| EXERCISE REQUIREMENTS |
After locating the line with "SET IDENTITY_INSERT [dbo].[ApiScopeClaims] OFF", retype it and every later line exactly, stopping at the end of the records.

| Saved entries |

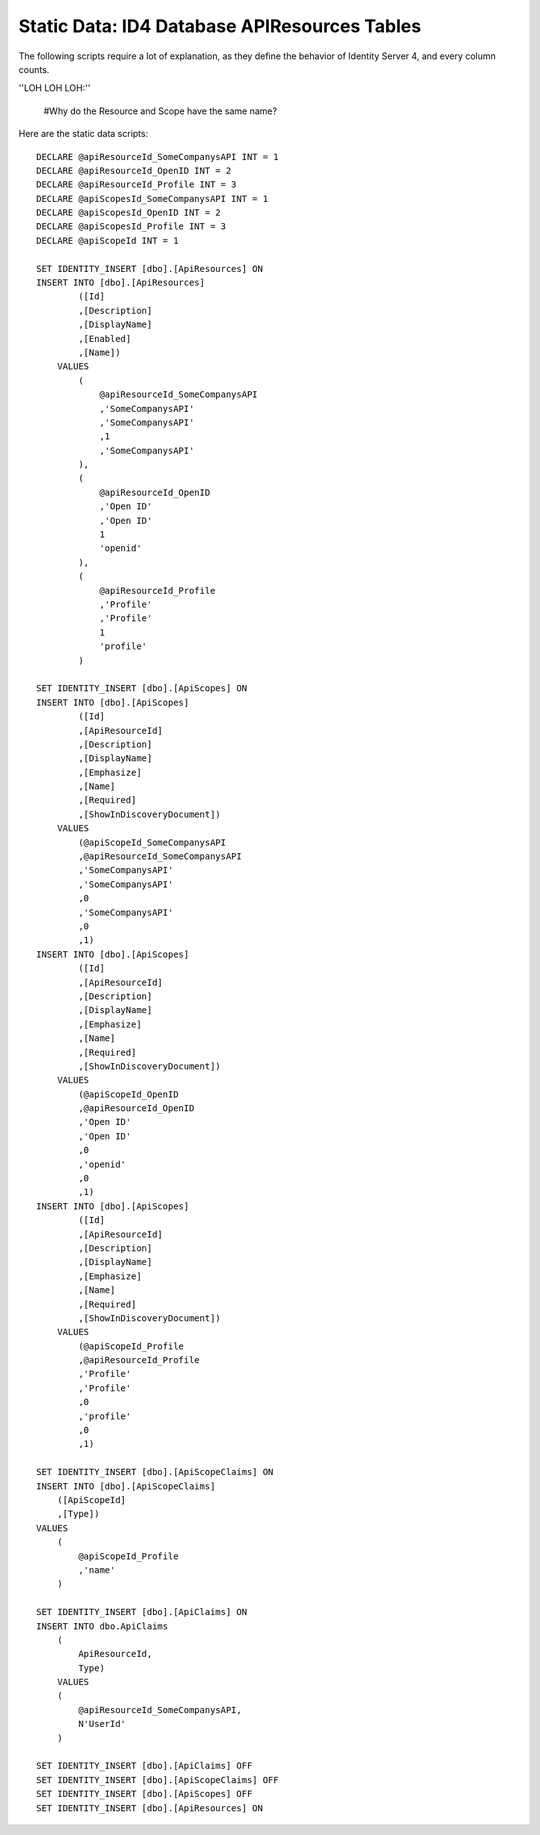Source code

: .. _refStaticDataID4APIResourcesTables:

Static Data: ID4 Database APIResources Tables
=============================================

The following scripts require a lot of explanation, as they define the behavior of Identity Server 4, and every column counts.

''LOH LOH LOH:''

   #Why do the Resource and Scope have the same name?

Here are the static data scripts::

    DECLARE @apiResourceId_SomeCompanysAPI INT = 1
    DECLARE @apiResourceId_OpenID INT = 2
    DECLARE @apiResourceId_Profile INT = 3
    DECLARE @apiScopesId_SomeCompanysAPI INT = 1
    DECLARE @apiScopesId_OpenID INT = 2
    DECLARE @apiScopesId_Profile INT = 3
    DECLARE @apiScopeId INT = 1

    SET IDENTITY_INSERT [dbo].[ApiResources] ON
    INSERT INTO [dbo].[ApiResources]
            ([Id]
            ,[Description]
            ,[DisplayName]
            ,[Enabled]
            ,[Name])
        VALUES
            (
                @apiResourceId_SomeCompanysAPI
                ,'SomeCompanysAPI'
                ,'SomeCompanysAPI'
                ,1
                ,'SomeCompanysAPI'
            ),
            (
                @apiResourceId_OpenID
                ,'Open ID'
                ,'Open ID'
                1
                'openid'
            ),
            (
                @apiResourceId_Profile
                ,'Profile'
                ,'Profile'
                1
                'profile'
            )

    SET IDENTITY_INSERT [dbo].[ApiScopes] ON
    INSERT INTO [dbo].[ApiScopes]
            ([Id]
            ,[ApiResourceId]
            ,[Description]
            ,[DisplayName]
            ,[Emphasize]
            ,[Name]
            ,[Required]
            ,[ShowInDiscoveryDocument])
        VALUES
            (@apiScopeId_SomeCompanysAPI
            ,@apiResourceId_SomeCompanysAPI
            ,'SomeCompanysAPI'
            ,'SomeCompanysAPI'
            ,0
            ,'SomeCompanysAPI'
            ,0
            ,1)
    INSERT INTO [dbo].[ApiScopes]
            ([Id]
            ,[ApiResourceId]
            ,[Description]
            ,[DisplayName]
            ,[Emphasize]
            ,[Name]
            ,[Required]
            ,[ShowInDiscoveryDocument])
        VALUES
            (@apiScopeId_OpenID
            ,@apiResourceId_OpenID
            ,'Open ID'
            ,'Open ID'
            ,0
            ,'openid'
            ,0
            ,1)
    INSERT INTO [dbo].[ApiScopes]
            ([Id]
            ,[ApiResourceId]
            ,[Description]
            ,[DisplayName]
            ,[Emphasize]
            ,[Name]
            ,[Required]
            ,[ShowInDiscoveryDocument])
        VALUES
            (@apiScopeId_Profile
            ,@apiResourceId_Profile
            ,'Profile'
            ,'Profile'
            ,0
            ,'profile'
            ,0
            ,1)

    SET IDENTITY_INSERT [dbo].[ApiScopeClaims] ON
    INSERT INTO [dbo].[ApiScopeClaims]
        ([ApiScopeId]
        ,[Type])
    VALUES
        (
            @apiScopeId_Profile
            ,'name'
        )

    SET IDENTITY_INSERT [dbo].[ApiClaims] ON
    INSERT INTO dbo.ApiClaims 
        (
            ApiResourceId, 
            Type) 
        VALUES	
        (
            @apiResourceId_SomeCompanysAPI, 
            N'UserId'
        )

    SET IDENTITY_INSERT [dbo].[ApiClaims] OFF
    SET IDENTITY_INSERT [dbo].[ApiScopeClaims] OFF
    SET IDENTITY_INSERT [dbo].[ApiScopes] OFF
    SET IDENTITY_INSERT [dbo].[ApiResources] ON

| TASK SOLUTION |
    SET IDENTITY_INSERT [dbo].[ApiScopeClaims] OFF
    SET IDENTITY_INSERT [dbo].[ApiScopes] OFF
    SET IDENTITY_INSERT [dbo].[ApiResources] ON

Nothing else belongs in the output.